Not for me. I wasn't granted a normal life since my birth so I wouldn't know how to live a normal life. Without my greatest strength, my mother. As long as I had her, there was nothing more I wished for. Maybe a lot of things for her though. Being a single mother, with no one to support us she struggled every day to meet her ends. Never once did she forward her arms, to beg in front of anyone.

'We get what we earn. Don't expect anything more and never settle for anything less than you own!'

It was her ideology, which I have strictly followed and promised to keep following.

I wanted to earn her a big house where the roofs don't leak and protect us from relentless weather at times. A wardrobe, full of clothes that she wouldn't have to wash every other night so her clothes are dried on time. We had limited things to have choices, a lot more we had to make it work. Maa tried to provide me with everything first. Rest was spent on our daily needs. Never anything for her.

'I'd buy it for myself, later.'

Her excuse is always the same. I believed her because I wanted to give her that 'later' along with every expensive liberty of this world. Maa was my world. I promised to make her feel my deep admiration and immense gratefulness every day. Naively, forgetting we have this today but no assurance of tomorrow.

She was employed as a clerk in a company, far from our home that resided in slumps. The same company that doomed our lives.

I hated her traveling every day for hours, and I had to get stitched her worn-out sandals each week. The man would give me a pathetic look to work on it again.

I hate people giving me that look, sympathy, pity. If we don't have the choice to live this life then who are they to judge? Despite schooling in government schools, I took side jobs- selling newspapers or wiping tables in small restaurants. Maa wasn't happy, she scolded me many times but I never heed her. Day by day I could see the routine, one meal at a day, taking a toll on her health.
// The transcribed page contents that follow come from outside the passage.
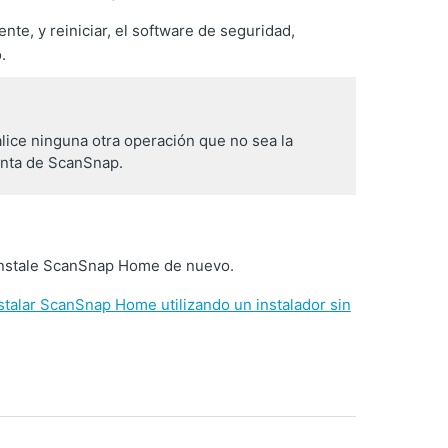
e, y reiniciar, el software de seguridad,
.
lice ninguna otra operación que no sea la
enta de ScanSnap.
e instale ScanSnap Home de nuevo.
lar ScanSnap Home utilizando un instalador sin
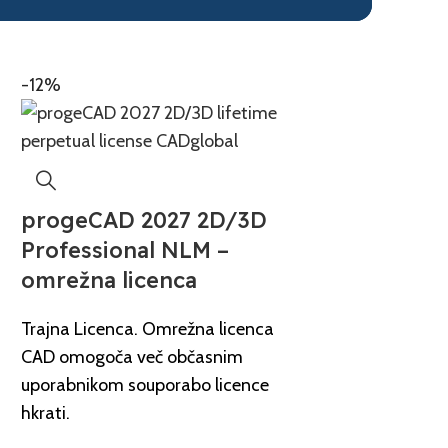
-12%
progeCAD 2027 2D/3D
Professional NLM –
omrežna licenca
Trajna Licenca. Omrežna licenca
CAD omogoča več občasnim
uporabnikom souporabo licence
hkrati.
Still, she worked and never complained. Every morning, she'd kiss my forehead sending me off to school then my nights would end with my head on her lap listening to her lullabies or stories. Most importantly she'd teach me lessons- to deal with life, to face the outer world.

I follow them religiously. Not able to understand many but I tried to remember everything she'd say. It was fine, she would be there to correct me, and remind me if needed. How gravely wrong I was.

One day, I was late home. Realizing I was late for an unforgivable number of things.

Maa, died in her sleep waiting for me.

The neighbor aunty who was much older in our slumps claims- Maa had a peaceful death.

It was the first time in my life, I broke down.

She wrote a two-page letter to me, but I couldn't understand- How was she aware her time was limited and I'd need to know the truth? The truth of my father, biological father. I didn't show it to anyone, not even to the officials from facilities as they addressed themselves to be. When they asked me about my relatives, I stayed silent. Not even uttering a word when I was allocated to the orphanage.

Everything was blurred in that phase, it was like hands were pushing my numb body from one corner to another, I didn't feel anything.

I thought my life was blank. No one was there, I was left alone in this world. Until Arjun, a boy of my age came, practically barreling one day. I ignored him for weeks as his personality was too loud for me. But the idiot was annoying and persistent.